La Onlus
Storia della “Pane quotidiano”, associazione che pensa ai più deboli in una Milano distratta…
Tre-quattrocento grammi di pane, un litro di latte, la pasta, il formaggio, la verdura. Per Natale ci sarà pure il panettone. Fra 3.500 e 4.000 sono le persone a cui la onlus Pane Quotidiano, fornisce un pacco alimentare a ogni giornata, in Lombardia, fra le sedi di Monza e Milano.
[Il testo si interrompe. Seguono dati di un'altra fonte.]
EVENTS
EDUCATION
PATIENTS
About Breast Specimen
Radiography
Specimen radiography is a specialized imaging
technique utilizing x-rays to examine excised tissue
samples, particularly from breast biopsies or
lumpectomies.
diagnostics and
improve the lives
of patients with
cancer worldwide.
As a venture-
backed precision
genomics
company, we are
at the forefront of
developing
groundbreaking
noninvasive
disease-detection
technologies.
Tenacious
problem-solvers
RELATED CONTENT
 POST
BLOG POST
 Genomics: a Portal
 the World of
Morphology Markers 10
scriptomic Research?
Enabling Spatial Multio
In viale Toscana la strada sale leggermente, in basso, dal semaforo, si può osservare il sinuoso tracciato del marciapiede che porta alla sede milanese della organizzazione umanitaria: per anni gli automobilisti la strada la hanno percorsa in fretta, pure se c’era il rosso stavano distratti, non guardavano al travaglio umano che si dipanava sul rialzo di lato alla carreggiata.
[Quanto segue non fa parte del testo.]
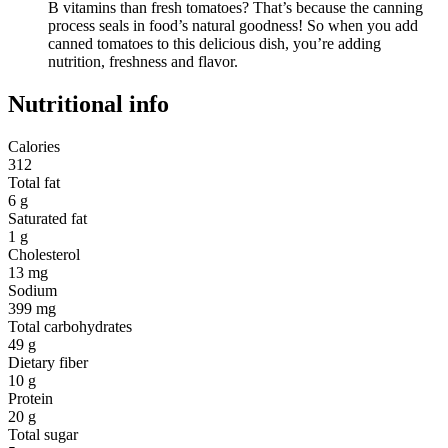
B vitamins than fresh tomatoes? That’s because the canning
process seals in food’s natural goodness! So when you add
canned tomatoes to this delicious dish, you’re adding
nutrition, freshness and flavor.
Nutritional info
Calories
312
Total fat
6 g
Saturated fat
1 g
Cholesterol
13 mg
Sodium
399 mg
Total carbohydrates
49 g
Dietary fiber
10 g
Protein
20 g
Total sugar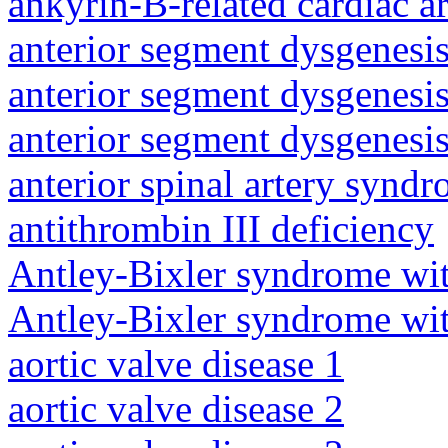
ankyrin-B-related cardiac a
anterior segment dysgenesis
anterior segment dysgenesis
anterior segment dysgenesis
anterior spinal artery synd
antithrombin III deficiency
Antley-Bixler syndrome wit
Antley-Bixler syndrome wit
aortic valve disease 1
aortic valve disease 2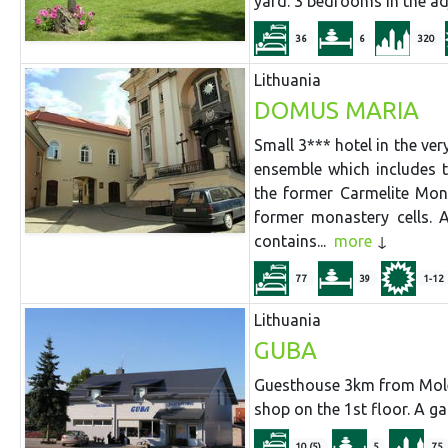
yard. 3 bedrooms in the adj
36
6
320
Lithuania
DOMUS MARIA
Small 3*** hotel in the ver
ensemble which includes 
the former Carmelite Mon
former monastery cells. 
contains...
more
77
39
1-12
Lithuania
GUBA
Guesthouse 3km from Molet
shop on the 1st floor. A g
10 (5)
5
75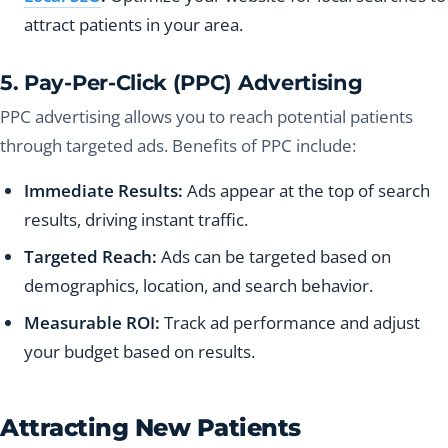
attract patients in your area.
5. Pay-Per-Click (PPC) Advertising
PPC advertising allows you to reach potential patients
through targeted ads. Benefits of PPC include:
Immediate Results:
Ads appear at the top of search
results, driving instant traffic.
Targeted Reach:
Ads can be targeted based on
demographics, location, and search behavior.
Measurable ROI:
Track ad performance and adjust
your budget based on results.
Attracting New Patients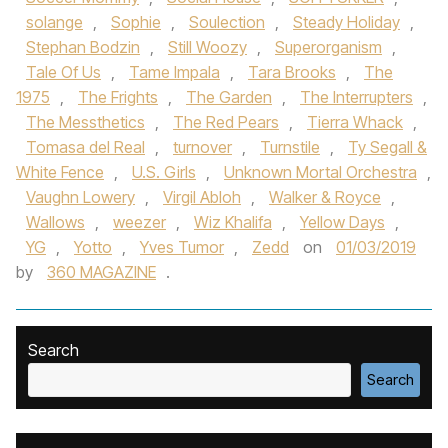
solange
,
Sophie
,
Soulection
,
Steady Holiday
,
Stephan Bodzin
,
Still Woozy
,
Superorganism
,
Tale Of Us‪
,
Tame Impala‬
,
Tara Brooks‪
,
The
1975‬
,
The Frights
,
The Garden
,
The Interrupters
,
The Messthetics
,
The Red Pears
,
Tierra Whack
,
Tomasa del Real
,
turnover
,
Turnstile‪
,
Ty Segall &
White Fence
,
U.S. Girls
,
Unknown Mortal Orchestra‬
,
Vaughn Lowery
,
Virgil Abloh
,
Walker & Royce
,
Wallows‪
,
weezer
,
Wiz Khalif‬a
,
Yellow Days
,
YG
,
Yotto
,
Yves Tumor‪
,
Zedd‬
on
01/03/2019
by
360 MAGAZINE
.
Search
Search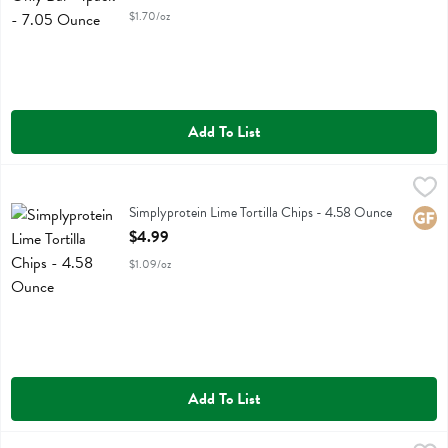
$1.70/oz
Add To List
Simplyprotein Lime Tortilla Chips - 4.58 Ounce
Simplyprotein
,
$4.99
Simplyprotein Lime Tortilla Chips
Simplyprotein Lime Tortilla Chips - 4.58 Ounce
Glute
Open Product Description
$4.99
$1.09/oz
Add To List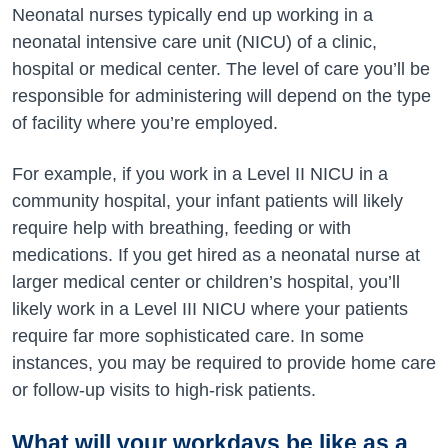
Neonatal nurses typically end up working in a
neonatal intensive care unit (NICU) of a clinic,
hospital or medical center. The level of care you’ll be
responsible for administering will depend on the type
of facility where you’re employed.
For example, if you work in a Level II NICU in a
community hospital, your infant patients will likely
require help with breathing, feeding or with
medications. If you get hired as a neonatal nurse at
larger medical center or children’s hospital, you’ll
likely work in a Level III NICU where your patients
require far more sophisticated care. In some
instances, you may be required to provide home care
or follow-up visits to high-risk patients.
What will your workdays be like as a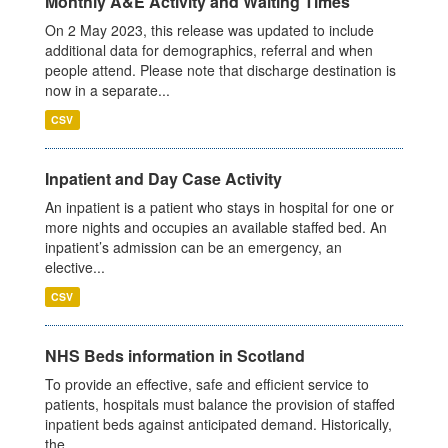
Monthly A&E Activity and Waiting Times
On 2 May 2023, this release was updated to include
additional data for demographics, referral and when
people attend. Please note that discharge destination is
now in a separate...
CSV
Inpatient and Day Case Activity
An inpatient is a patient who stays in hospital for one or
more nights and occupies an available staffed bed. An
inpatient’s admission can be an emergency, an
elective...
CSV
NHS Beds information in Scotland
To provide an effective, safe and efficient service to
patients, hospitals must balance the provision of staffed
inpatient beds against anticipated demand. Historically,
the...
Di chi fosse quella gente non importava tanto, nemmeno la si notava, i pochi a scorgerla tiravano su i finestrini anche se fosse agosto: le facce di quelli in coda erano di un altrove che un mare del sud aveva scaricato a Milano, magari da un altro pianeta. C’erano i migranti, un po’ di clochard. Ora le foto delle file, davanti al Pane Quotidiano per il pacco alimentare, montano le pagine dei giornali, si lasciano cliccare sui siti online. Adesso lo sanno tutti che la fila è fatta di affamati. I finestrini, anche se è dicembre, vanno giù, per vedere meglio, quasi per sentire l’odore della povertà che proviene dalla fila. Tutto ha una sua dignità, ogni gesto umano, dipende da come lo si porge. Anche nel chiedere, nell’accettare c’è nobiltà, se ci si rivolge o si acconsente con la risolutezza del non dovere nulla in cambio se non la riconoscenza.
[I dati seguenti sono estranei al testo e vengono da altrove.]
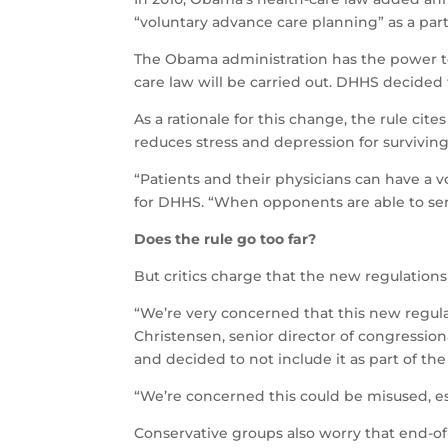
“voluntary advance care planning” as a part 
The Obama administration has the power
care law will be carried out. DHHS decided 
As a rationale for this change, the rule cit
reduces stress and depression for surviving
“Patients and their physicians can have a v
for DHHS. “When opponents are able to send
Does the rule go too far?
But critics charge that the new regulation
“We’re very concerned that this new regula
Christensen, senior director of congressiona
and decided to not include it as part of th
“We’re concerned this could be misused, esp
Conservative groups also worry that end-of-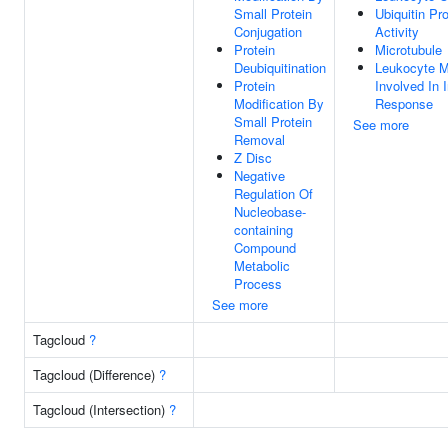
Small Protein
Ubiquitin Pr
Conjugation
Activity
Protein
Microtubule
Deubiquitination
Leukocyte M
Protein
Involved In 
Modification By
Response
Small Protein
See more
Removal
Z Disc
Negative
Regulation Of
Nucleobase-
containing
Compound
Metabolic
Process
See more
Tagcloud
?
Tagcloud (Difference)
?
Tagcloud (Intersection)
?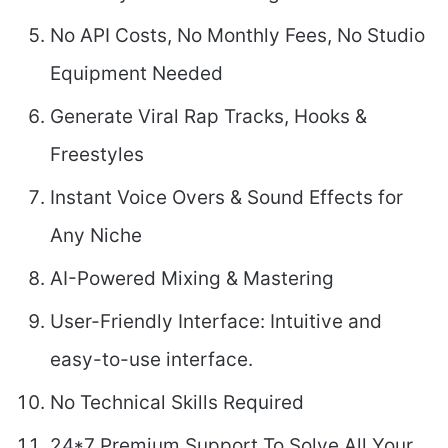
No API Costs, No Monthly Fees, No Studio
Equipment Needed
Generate Viral Rap Tracks, Hooks &
Freestyles
Instant Voice Overs & Sound Effects for
Any Niche
AI-Powered Mixing & Mastering
User-Friendly Interface: Intuitive and
easy-to-use interface.
No Technical Skills Required
24*7 Premium Support To Solve All Your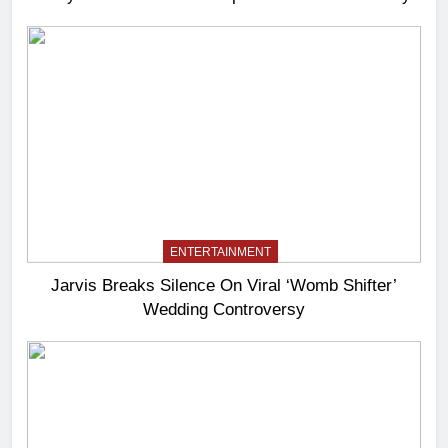
ENTERTAINMENT
Jarvis Breaks Silence On Viral ‘Womb Shifter’
Wedding Controversy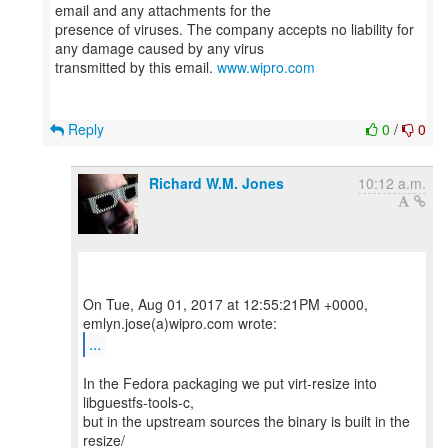
email and any attachments for the
presence of viruses. The company accepts no liability for
any damage caused by any virus
transmitted by this email.
www.wipro.com
Reply
0
/
0
Richard W.M. Jones
10:12 a.m.
On Tue, Aug 01, 2017 at 12:55:21PM +0000,
...
In the Fedora packaging we put virt-resize into
libguestfs-tools-c,
but in the upstream sources the binary is built in the
resize/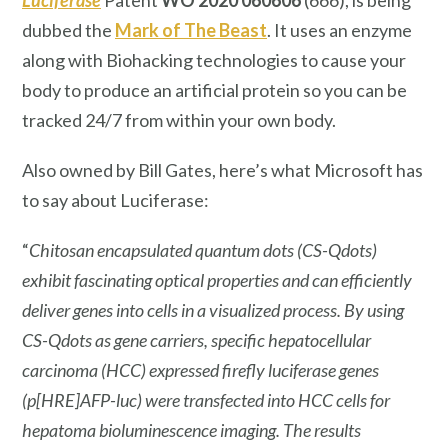
dubbed the
Mark of The Beast
. It uses an enzyme
along with Biohacking technologies to cause your
body to produce an artificial protein so you can be
tracked 24/7 from within your own body.
Also owned by Bill Gates, here’s what Microsoft has
to say about Luciferase:
“
Chitosan encapsulated quantum dots (CS-Qdots)
exhibit fascinating optical properties and can efficiently
deliver genes into cells in a visualized process. By using
CS-Qdots as gene carriers, specific hepatocellular
carcinoma (HCC) expressed firefly luciferase genes
(p[HRE]AFP-luc) were transfected into HCC cells for
hepatoma bioluminescence imaging. The results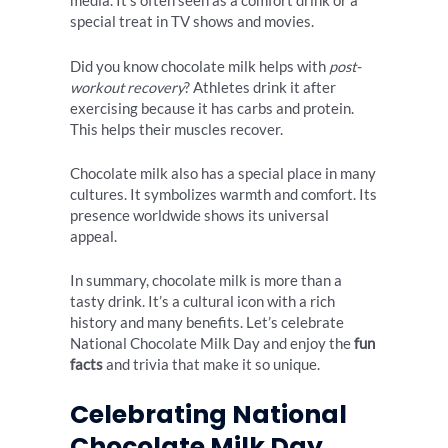
media. It’s often seen as a comfort drink or a
special treat in TV shows and movies.
Did you know chocolate milk helps with
post-
workout recovery
? Athletes drink it after
exercising because it has carbs and protein.
This helps their muscles recover.
Chocolate milk also has a special place in many
cultures. It symbolizes warmth and comfort. Its
presence worldwide shows its universal
appeal.
In summary, chocolate milk is more than a
tasty drink. It’s a cultural icon with a rich
history and many benefits. Let’s celebrate
National Chocolate Milk Day and enjoy the
fun
facts
and trivia that make it so unique.
Celebrating National
Chocolate Milk Day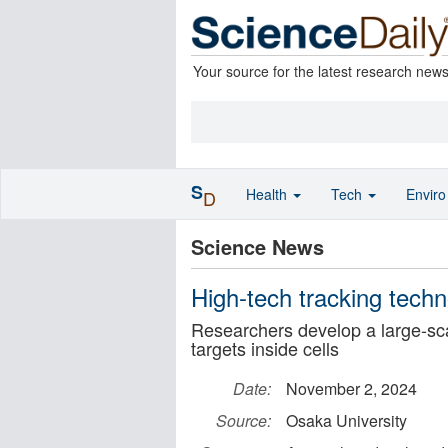
Your source for the latest research new
S
Health
Tech
Envir
D
Science News
High-tech tracking tech
Researchers develop a large-sca
targets inside cells
Date:
November 2, 2024
Source:
Osaka University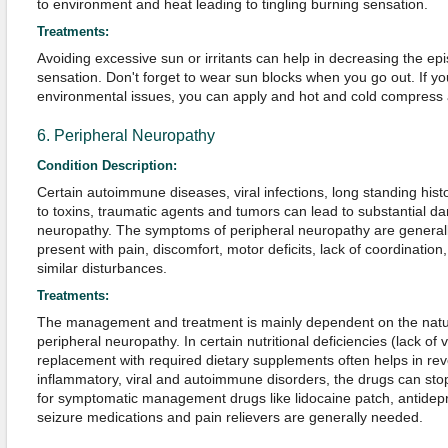
to environment and heat leading to tingling burning sensation.
Treatments:
Avoiding excessive sun or irritants can help in decreasing the ep
sensation. Don't forget to wear sun blocks when you go out. If yo
environmental issues, you can apply and hot and cold compress alt
6. Peripheral Neuropathy
Condition Description:
Certain autoimmune diseases, viral infections, long standing his
to toxins, traumatic agents and tumors can lead to substantial 
neuropathy. The symptoms of peripheral neuropathy are general
present with pain, discomfort, motor deficits, lack of coordinatio
similar disturbances.
Treatments:
The management and treatment is mainly dependent on the natu
peripheral neuropathy. In certain nutritional deficiencies (lack of 
replacement with required dietary supplements often helps in re
inflammatory, viral and autoimmune disorders, the drugs can sto
for symptomatic management drugs like lidocaine patch, antidepr
seizure medications and pain relievers are generally needed.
La fila in viale Toscana, insieme all’altro, comprende un mondo nostrano che molti vorrebbero venisse anch’esso da un pianeta lontano. Invece gli occhi di chi passa incrociano nella fila sguardi familiari: sembrano quelli di un qualunque vicino, di un amico con cui i contatti si sono persi da un po’. I migranti, i soliti clochard, e sempre più gente come chi ancora monta su una macchina per passare sul viale, gente che qualche tempo fa passava distratta, teneva il finestrino su. Eravamo noi anche prima, in quella fila, ma non ci riconoscevamo, perché avevamo volti più scuri, pelle cotta dal sole, vestiti laceri. È cambiato che ora ci riconosciamo facilmente, negli abiti che sono esattamente come i nostri, nei visi perfettamente identici ai nostri. Non ci distraiamo più. Siamo talmente concentrati che se qualcuno non ci suona da dietro, restiamo inchiodati all’asfalto anche col verde.
È una fila che c’è da anni, che ogni anno nuovo si ingrossa, che il covid19 sta allungando a dismisura, così, fra qualche mese si dovrà impegnare pure il marciapiede che arriva dall’altro viale, Tibaldi. Così fra qualche mese saranno più i nostri degli altri, che magari riusciremo a sentire anch’essi nostri ché il bisogno è la colla sociale più forte, il più grande demolitore di muri. Sul viale Toscana si dipana un’umanità che è un atto d’accusa, la prova di un meccanismo sociale rotto, che si occulta da anni: un ruscello che è diventato fiume e che adesso svanisce nel letto carsico di una pandemia che dopo i vaccini mostrerà un disastro a cui non siamo preparati. L’ascensore sociale è caduto fragorosamente giù dall’ultimo piano e si sono aperte infinite porte girevoli fra la sussistenza e la povertà. Ne nascerà un dramma che colpirà forte, sarà l’ultima ondata dell’infezione.